SNPs located within immune-specific DHSs explained a larger proportion of variance than SNPs located in DHSs of a non-immune cell type such as HepG2. Interestingly, we found that among different immune cell types, the proportion of variance explained by CD19+ B-cell-specific SNPs was greater than that explained by Th1, Th17 and CD8+ cytotoxic T-cell-specific SNPs. These results emphasize the role played by B cells in the pathogenesis of MS. The most common immunological finding in MS patients is the presence of IgG oligoclonal bands in their cerebrospinal fluid and this finding lends support to the presence of an abnormal B-cell activation within their central nervous system.19 Furthermore, B-cell abnormalities influence both conversion to clinically definite MS, MRI activity, onset of relapses and disease progression.20, 21, 22, 23, 24, 25 Finally, clinical trials have shown that antibody-mediated depletion of B cells is highly effective in diminishing MRI activity and onset of clinical relapses.26, 27 However, the largest proportion of variance was explained by those SNPs located within DHSs shared across all these cell types. This finding further highlights the complexity of this disease and suggests that the etiology of MS is unlikely to be driven by a single cell type.

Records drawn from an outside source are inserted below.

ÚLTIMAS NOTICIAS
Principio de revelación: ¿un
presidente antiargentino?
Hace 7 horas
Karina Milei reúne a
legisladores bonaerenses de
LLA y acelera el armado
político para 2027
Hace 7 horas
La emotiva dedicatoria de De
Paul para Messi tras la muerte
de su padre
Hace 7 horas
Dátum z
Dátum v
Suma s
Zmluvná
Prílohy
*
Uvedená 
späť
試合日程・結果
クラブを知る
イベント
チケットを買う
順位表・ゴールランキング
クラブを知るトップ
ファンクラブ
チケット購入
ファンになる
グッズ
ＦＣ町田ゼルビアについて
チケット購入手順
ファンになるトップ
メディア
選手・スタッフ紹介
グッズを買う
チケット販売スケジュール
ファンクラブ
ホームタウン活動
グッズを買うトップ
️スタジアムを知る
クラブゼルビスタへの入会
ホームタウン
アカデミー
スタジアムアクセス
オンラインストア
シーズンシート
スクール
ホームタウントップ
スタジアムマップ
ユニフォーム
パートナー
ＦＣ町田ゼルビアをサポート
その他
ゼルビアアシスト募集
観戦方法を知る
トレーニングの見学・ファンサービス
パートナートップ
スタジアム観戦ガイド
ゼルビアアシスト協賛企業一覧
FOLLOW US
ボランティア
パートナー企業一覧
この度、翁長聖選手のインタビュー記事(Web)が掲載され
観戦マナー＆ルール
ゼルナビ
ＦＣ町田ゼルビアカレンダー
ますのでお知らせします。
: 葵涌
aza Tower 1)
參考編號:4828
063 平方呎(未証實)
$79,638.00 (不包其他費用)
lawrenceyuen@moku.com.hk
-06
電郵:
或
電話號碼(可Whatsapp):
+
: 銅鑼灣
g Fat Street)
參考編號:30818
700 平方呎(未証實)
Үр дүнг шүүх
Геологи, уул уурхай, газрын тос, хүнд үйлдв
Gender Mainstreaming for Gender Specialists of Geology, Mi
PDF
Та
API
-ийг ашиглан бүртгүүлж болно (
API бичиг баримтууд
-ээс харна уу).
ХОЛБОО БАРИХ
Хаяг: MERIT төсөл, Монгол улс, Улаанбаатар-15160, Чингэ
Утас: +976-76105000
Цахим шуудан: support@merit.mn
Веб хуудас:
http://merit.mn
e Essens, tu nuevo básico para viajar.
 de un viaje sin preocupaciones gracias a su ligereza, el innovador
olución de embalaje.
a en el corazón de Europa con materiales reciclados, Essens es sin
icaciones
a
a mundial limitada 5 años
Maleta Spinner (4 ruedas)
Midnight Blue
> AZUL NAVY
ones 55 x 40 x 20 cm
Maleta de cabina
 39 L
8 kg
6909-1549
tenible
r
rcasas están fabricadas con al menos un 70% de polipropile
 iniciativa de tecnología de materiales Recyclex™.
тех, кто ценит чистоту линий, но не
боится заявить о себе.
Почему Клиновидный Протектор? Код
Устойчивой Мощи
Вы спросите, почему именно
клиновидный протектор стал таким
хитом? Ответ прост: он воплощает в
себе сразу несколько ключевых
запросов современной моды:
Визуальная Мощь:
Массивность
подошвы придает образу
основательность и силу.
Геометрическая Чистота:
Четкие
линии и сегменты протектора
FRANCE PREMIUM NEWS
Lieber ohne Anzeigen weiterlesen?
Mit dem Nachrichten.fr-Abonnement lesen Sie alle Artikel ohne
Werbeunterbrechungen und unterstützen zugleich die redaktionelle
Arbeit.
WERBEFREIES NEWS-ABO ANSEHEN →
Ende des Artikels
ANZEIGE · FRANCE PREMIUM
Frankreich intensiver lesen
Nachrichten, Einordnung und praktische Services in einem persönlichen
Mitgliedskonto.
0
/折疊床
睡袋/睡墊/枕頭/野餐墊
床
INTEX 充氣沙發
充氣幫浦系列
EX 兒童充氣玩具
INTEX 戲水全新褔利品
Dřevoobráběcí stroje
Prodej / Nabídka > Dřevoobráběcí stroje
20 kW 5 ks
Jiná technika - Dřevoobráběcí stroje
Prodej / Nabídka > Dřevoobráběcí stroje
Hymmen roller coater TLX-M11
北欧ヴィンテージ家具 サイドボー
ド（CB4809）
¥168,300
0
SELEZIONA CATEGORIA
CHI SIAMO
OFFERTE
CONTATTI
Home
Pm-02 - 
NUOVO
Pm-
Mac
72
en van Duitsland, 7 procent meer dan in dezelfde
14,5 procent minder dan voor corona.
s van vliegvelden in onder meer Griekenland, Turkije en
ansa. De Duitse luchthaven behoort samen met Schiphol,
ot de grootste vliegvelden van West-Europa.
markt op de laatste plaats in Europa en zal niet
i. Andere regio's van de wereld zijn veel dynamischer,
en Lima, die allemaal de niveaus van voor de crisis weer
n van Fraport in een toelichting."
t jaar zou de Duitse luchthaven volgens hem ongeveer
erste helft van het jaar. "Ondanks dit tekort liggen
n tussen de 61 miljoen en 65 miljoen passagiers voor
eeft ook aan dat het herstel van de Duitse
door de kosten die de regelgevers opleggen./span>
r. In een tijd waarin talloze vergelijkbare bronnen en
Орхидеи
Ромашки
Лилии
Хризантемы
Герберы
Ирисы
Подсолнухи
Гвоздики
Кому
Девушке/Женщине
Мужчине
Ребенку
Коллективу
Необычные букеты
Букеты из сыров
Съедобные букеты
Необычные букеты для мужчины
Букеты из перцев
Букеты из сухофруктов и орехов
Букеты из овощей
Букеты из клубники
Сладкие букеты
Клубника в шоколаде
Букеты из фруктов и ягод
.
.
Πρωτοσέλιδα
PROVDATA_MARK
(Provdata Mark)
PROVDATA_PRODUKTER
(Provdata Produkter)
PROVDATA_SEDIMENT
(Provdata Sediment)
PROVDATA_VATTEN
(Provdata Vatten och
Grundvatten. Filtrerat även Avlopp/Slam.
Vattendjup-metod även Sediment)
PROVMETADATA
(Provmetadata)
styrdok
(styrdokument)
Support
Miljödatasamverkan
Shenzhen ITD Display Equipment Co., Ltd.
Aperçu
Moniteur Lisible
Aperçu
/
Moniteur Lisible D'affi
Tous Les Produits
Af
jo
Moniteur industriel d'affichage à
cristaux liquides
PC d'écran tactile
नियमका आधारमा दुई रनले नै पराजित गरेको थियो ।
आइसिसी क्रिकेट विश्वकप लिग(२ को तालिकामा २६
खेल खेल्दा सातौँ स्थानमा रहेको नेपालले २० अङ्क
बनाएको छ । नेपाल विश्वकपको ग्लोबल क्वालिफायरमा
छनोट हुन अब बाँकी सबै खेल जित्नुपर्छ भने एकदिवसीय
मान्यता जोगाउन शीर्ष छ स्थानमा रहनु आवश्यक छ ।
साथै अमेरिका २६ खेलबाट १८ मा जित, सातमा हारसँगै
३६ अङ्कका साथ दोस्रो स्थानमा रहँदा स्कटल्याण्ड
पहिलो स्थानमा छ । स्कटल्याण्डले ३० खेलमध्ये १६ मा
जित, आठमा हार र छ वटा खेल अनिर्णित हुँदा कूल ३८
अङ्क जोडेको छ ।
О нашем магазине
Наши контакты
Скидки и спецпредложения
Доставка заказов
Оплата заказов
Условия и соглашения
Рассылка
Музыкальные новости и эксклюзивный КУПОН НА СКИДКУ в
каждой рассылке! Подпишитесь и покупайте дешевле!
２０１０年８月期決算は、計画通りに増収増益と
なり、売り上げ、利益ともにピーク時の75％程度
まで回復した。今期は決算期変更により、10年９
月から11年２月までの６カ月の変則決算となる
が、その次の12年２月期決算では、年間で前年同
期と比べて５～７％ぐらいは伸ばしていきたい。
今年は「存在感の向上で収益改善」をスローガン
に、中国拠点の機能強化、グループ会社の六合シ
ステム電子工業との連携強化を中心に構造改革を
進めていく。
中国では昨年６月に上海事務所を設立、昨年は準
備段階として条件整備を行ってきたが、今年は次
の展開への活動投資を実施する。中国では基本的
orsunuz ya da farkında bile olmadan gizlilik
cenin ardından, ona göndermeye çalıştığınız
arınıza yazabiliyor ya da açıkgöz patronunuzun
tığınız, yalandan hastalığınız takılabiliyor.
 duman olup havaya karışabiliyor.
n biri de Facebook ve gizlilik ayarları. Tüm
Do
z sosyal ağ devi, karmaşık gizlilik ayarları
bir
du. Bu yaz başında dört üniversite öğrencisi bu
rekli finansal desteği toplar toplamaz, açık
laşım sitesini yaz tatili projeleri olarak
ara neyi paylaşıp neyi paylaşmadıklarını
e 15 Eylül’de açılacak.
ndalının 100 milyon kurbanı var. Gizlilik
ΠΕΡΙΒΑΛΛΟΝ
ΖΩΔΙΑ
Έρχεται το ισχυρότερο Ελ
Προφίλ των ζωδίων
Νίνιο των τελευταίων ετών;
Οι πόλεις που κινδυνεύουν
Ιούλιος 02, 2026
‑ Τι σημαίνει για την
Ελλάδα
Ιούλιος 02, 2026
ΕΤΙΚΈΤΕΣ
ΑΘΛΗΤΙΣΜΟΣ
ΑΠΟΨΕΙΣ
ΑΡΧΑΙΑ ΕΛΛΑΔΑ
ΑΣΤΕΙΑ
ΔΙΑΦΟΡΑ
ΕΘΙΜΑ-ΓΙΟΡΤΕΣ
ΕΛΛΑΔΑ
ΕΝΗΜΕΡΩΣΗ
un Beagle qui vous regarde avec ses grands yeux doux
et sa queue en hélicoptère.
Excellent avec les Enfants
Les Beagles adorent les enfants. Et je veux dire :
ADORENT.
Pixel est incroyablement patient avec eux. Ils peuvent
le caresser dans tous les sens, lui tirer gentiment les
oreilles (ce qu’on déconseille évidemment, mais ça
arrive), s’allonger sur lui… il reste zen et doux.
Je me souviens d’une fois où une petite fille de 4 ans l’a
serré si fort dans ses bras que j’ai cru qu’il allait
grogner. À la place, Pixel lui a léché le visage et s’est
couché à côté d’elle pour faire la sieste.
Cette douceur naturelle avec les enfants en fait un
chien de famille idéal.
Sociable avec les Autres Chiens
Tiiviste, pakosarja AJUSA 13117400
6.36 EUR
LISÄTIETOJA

To conclude, we have used a novel approach to integrate functional genomics and GWAS data, and it is shown that SNPs located within regulatory elements active in immune cells (particularly in B and T cells) explain a large proportion of the phenotypic variance between MS cases and healthy controls. Genetic variants that influence the risk of MS are therefore likely to act by changing the chromatin landscape and influencing the expression of neighboring genes. Similar analyses in other immunological cell types relevant to MS and functional studies are required to further elucidate how MS-associated genetic variants exert their effects in the causal cascade. This approach is likely to yield more specific and effective treatments in the future than what is currently available.